In the time of the Union Party, Mensûrî Zâde Saîd, the deputy of Manisa, offered the National Assembly to pass a law to prohibit ta’addud az-zawjât. The majority of deputies said it was impossible. The law was not passed. As for the question what Muslims should do in a country where such a law is in operation, Muslims do not violate the laws even if they are in a country of disbelievers. They do not commit any crime. Each of them live with one woman with whom they marry according to Islam and to the laws, with nikâh and a formal registration. Opposing the laws and the government gives way to punishment, trouble and fitna (mischief against Muslims.), which is not permissible. It is declared in the Hadîth, “Fitna is asleep. May Allâhu ta’âlâ damn him who wakes it.” May Allâhu ta’âlâ protect Muslims against fitna and calamities! Âmin.

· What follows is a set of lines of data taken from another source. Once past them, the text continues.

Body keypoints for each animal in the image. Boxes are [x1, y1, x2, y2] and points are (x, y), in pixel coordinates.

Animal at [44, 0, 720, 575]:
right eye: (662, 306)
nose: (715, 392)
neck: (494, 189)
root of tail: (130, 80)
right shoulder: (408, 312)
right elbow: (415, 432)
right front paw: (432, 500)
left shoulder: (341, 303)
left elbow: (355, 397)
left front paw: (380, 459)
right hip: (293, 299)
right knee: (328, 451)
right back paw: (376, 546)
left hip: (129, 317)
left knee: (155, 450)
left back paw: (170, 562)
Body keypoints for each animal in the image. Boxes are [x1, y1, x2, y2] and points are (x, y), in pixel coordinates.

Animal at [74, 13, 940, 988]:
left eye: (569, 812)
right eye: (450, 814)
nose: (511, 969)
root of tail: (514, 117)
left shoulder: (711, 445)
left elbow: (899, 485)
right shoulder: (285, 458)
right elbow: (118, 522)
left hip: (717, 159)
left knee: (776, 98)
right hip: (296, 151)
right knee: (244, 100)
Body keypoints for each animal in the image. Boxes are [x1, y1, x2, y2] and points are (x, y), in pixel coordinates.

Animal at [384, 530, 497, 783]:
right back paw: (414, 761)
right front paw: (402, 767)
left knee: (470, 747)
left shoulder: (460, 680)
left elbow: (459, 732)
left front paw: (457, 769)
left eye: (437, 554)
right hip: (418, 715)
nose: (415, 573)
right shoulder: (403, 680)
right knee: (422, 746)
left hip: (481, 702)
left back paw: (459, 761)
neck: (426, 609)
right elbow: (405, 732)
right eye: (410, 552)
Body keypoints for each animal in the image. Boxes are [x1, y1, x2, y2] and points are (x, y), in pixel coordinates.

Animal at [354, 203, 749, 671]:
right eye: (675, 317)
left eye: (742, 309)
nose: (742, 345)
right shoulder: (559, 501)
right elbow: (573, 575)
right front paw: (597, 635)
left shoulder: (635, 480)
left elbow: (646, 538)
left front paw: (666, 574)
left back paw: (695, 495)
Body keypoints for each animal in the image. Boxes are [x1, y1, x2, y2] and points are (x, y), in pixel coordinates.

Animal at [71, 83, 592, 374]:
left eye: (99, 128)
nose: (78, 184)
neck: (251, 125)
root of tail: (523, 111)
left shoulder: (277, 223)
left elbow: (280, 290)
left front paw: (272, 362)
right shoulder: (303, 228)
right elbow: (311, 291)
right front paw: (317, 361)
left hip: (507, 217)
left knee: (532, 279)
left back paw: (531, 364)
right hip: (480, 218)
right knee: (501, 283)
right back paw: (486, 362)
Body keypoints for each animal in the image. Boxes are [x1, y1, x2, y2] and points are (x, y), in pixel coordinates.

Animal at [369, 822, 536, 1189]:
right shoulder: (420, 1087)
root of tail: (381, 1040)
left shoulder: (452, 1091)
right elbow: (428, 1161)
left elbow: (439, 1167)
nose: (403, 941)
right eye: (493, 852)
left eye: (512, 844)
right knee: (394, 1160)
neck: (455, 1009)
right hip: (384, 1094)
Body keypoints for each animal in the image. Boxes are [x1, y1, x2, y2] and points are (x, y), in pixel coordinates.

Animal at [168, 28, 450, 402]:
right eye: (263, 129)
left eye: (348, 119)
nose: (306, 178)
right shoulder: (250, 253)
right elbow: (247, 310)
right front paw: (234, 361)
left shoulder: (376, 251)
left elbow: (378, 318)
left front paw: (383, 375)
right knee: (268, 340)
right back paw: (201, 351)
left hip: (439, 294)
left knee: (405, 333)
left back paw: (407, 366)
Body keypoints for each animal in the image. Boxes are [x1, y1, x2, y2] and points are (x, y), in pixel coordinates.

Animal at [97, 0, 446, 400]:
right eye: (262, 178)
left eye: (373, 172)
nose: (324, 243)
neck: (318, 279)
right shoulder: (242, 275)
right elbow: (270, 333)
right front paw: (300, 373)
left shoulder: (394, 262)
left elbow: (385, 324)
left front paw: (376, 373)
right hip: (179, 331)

In the Ottoman Empire, marriage contracts were registered at municipalities or marriage offices, where marriage licences were obtained, and canonical marriage contract (nikâh) was performed compatibly with its principles by a pious Muslim who knew the religious knowledge of his madhhab correctly and performed salât regularly. The quantity of gold money which is called mahr-i mu’ajjal or mahr-i muejjel and upon which the couple agreed was recorded in the licence during the performance of nikâh. Mahr-i mu’ajjal was paid by the man to the woman before the wedding. Mahr-i muejjel was the money he was obliged to pay in case of divorce. If he did not pay it or the alimony for his children to her every month, either an equal amount was allotted from his salary and paid to her or he was imprisoned. Because of the fear of this high compensation, of misery of remaining a bachelor or of failure to marry again, nobody would divorce his wife. In fact, nobody would marry his daughter to the man who had divorced his wife unfairly. Till death, every Muslim led a happy, prosperous life together with his wife and children in mutual love and in peace which formed out of the karâma inherent in nikâh. He was an honourable person among his circle and acquaintances and was given high esteem and credit by everybody.